= Supplied records =
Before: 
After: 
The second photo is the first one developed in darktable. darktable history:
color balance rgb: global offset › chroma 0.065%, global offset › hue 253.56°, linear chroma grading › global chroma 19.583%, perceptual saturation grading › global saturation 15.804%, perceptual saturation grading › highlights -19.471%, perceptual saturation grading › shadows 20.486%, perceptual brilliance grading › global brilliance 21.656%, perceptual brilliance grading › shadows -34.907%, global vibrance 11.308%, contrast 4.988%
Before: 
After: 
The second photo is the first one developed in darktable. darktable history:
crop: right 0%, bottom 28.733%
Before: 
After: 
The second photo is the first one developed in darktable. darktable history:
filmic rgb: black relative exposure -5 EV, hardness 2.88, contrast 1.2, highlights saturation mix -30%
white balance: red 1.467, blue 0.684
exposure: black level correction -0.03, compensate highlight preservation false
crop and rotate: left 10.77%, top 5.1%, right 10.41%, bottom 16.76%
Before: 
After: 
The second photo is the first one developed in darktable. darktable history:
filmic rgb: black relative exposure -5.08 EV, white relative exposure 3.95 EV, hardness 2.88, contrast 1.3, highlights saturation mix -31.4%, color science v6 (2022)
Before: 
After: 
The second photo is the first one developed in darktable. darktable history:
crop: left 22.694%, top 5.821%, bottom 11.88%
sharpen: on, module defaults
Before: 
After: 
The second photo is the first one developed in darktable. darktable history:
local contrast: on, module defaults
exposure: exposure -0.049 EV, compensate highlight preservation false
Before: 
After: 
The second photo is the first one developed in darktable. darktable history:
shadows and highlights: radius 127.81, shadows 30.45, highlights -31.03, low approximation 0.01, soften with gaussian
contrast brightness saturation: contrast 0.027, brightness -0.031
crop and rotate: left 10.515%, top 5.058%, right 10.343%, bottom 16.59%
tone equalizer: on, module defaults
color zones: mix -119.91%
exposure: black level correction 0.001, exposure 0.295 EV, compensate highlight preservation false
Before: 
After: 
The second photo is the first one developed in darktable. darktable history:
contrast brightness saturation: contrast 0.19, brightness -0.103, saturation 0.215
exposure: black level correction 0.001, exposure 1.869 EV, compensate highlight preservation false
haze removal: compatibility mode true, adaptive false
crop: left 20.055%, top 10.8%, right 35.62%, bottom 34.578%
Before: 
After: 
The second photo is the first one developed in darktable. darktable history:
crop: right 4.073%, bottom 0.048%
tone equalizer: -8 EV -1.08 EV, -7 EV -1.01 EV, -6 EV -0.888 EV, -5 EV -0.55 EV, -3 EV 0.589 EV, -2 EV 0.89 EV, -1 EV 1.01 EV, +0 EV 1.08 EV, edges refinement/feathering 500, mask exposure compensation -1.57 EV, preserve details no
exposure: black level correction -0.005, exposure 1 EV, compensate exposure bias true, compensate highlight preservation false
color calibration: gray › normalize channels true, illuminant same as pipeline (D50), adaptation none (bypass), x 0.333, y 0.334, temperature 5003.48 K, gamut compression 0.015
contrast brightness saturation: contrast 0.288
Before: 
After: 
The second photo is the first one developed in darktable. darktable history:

= Task instructions =
Reproduce the rows verbatim, starting at the very first line and ending with the line that contains "crop: right 0%, bottom 28.733%", with both of those lines included.

= Response =
Before: 
After: 
The second photo is the first one developed in darktable. darktable history:
color balance rgb: global offset › chroma 0.065%, global offset › hue 253.56°, linear chroma grading › global chroma 19.583%, perceptual saturation grading › global saturation 15.804%, perceptual saturation grading › highlights -19.471%, perceptual saturation grading › shadows 20.486%, perceptual brilliance grading › global brilliance 21.656%, perceptual brilliance grading › shadows -34.907%, global vibrance 11.308%, contrast 4.988%
Before: 
After: 
The second photo is the first one developed in darktable. darktable history:
crop: right 0%, bottom 28.733%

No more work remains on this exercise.